## Page extract:
Sher says the company’s products are safer for human health because animals aren’t raised in cramped factory farms, where illnesses can spread quickly, as bird flu outbreaks in commercial poultry operations and dairy farms have shown. H.E.R.O. slaughters a maximum of 500 head of cattle per year, he said.

“Our product travels less than 100 miles from where it is raised, then processed, to where it is consumed,” Sher said.

The company also avoids antibiotics and chemicals made with bromine.

Industrial producers bathe animal carcasses and meat-processing machinery in bromide washes to kill off salmonella and E. coli. Unlike other chemicals such as chlorine, bromine doesn’t discolor meat and is far less corrosive to equipment.

But several bromide derivatives have been identified as health hazards, and many more have been implicated as possible carcinogens, according to Food Safety News. One study found that Americans are exposed to higher amounts of bromine via the food supply than people in Europe and Japan.

Moreover, because Sher’s animals are only given organic feed, his entire supply chain is free of glyphosate — a herbicide that has been linked to cancer but is used on home lawns and gardens as well as commercial food crops.

(Data excerpts)
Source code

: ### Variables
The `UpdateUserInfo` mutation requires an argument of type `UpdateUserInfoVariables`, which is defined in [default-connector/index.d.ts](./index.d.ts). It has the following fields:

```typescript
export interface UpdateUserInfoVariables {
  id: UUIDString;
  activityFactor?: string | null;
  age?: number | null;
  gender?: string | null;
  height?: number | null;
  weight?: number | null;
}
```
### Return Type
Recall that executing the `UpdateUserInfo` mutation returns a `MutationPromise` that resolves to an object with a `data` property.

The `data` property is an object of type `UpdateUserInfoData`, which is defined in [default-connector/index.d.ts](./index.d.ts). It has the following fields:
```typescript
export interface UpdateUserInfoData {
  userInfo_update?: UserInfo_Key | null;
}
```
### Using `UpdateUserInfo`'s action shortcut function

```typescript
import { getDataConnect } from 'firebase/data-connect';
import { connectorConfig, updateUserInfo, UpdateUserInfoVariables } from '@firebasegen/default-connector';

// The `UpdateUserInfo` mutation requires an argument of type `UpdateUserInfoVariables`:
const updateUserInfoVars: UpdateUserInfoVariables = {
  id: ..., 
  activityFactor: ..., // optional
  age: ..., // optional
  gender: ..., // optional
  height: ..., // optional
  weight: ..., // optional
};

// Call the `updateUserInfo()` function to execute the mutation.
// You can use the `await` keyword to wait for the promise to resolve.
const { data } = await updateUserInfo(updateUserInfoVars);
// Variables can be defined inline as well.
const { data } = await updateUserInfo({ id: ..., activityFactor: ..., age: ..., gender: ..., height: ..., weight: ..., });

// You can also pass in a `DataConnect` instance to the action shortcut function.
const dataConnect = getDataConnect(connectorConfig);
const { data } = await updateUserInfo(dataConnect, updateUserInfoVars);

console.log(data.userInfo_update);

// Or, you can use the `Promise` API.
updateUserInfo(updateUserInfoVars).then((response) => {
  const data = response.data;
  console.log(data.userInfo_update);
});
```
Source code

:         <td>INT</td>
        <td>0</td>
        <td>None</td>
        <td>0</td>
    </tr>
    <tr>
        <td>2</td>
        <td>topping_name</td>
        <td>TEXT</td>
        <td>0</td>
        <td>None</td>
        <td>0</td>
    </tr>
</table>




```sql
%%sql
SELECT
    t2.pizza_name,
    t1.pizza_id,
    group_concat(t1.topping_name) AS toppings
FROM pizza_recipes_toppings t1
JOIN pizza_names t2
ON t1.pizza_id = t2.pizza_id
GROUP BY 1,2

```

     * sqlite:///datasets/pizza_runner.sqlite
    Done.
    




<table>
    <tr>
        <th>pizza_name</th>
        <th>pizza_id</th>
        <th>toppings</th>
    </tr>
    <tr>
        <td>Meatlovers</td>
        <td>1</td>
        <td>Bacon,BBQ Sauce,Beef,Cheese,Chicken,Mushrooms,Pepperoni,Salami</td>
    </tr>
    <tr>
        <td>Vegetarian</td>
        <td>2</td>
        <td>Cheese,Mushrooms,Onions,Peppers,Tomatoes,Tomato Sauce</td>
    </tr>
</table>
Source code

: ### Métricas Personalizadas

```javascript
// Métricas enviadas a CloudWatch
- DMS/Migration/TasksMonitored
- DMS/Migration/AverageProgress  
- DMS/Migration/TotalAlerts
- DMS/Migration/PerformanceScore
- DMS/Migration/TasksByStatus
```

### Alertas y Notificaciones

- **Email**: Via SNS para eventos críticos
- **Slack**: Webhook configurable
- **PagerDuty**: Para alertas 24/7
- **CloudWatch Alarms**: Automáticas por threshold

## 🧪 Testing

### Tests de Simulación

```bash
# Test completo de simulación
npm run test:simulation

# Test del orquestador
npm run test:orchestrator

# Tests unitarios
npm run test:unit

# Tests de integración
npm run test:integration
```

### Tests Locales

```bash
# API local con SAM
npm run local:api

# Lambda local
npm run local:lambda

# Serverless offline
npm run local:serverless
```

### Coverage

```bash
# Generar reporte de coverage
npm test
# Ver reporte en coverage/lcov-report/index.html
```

## What is expected:
Reproduce word for word the stretch of the meat-production excerpt from "Moreover, because Sher’s" through "commercial food crops.".

## Answer to the problem:
Moreover, because Sher’s animals are only given organic feed, his entire supply chain is free of glyphosate — a herbicide that has been linked to cancer but is used on home lawns and gardens as well as commercial food crops.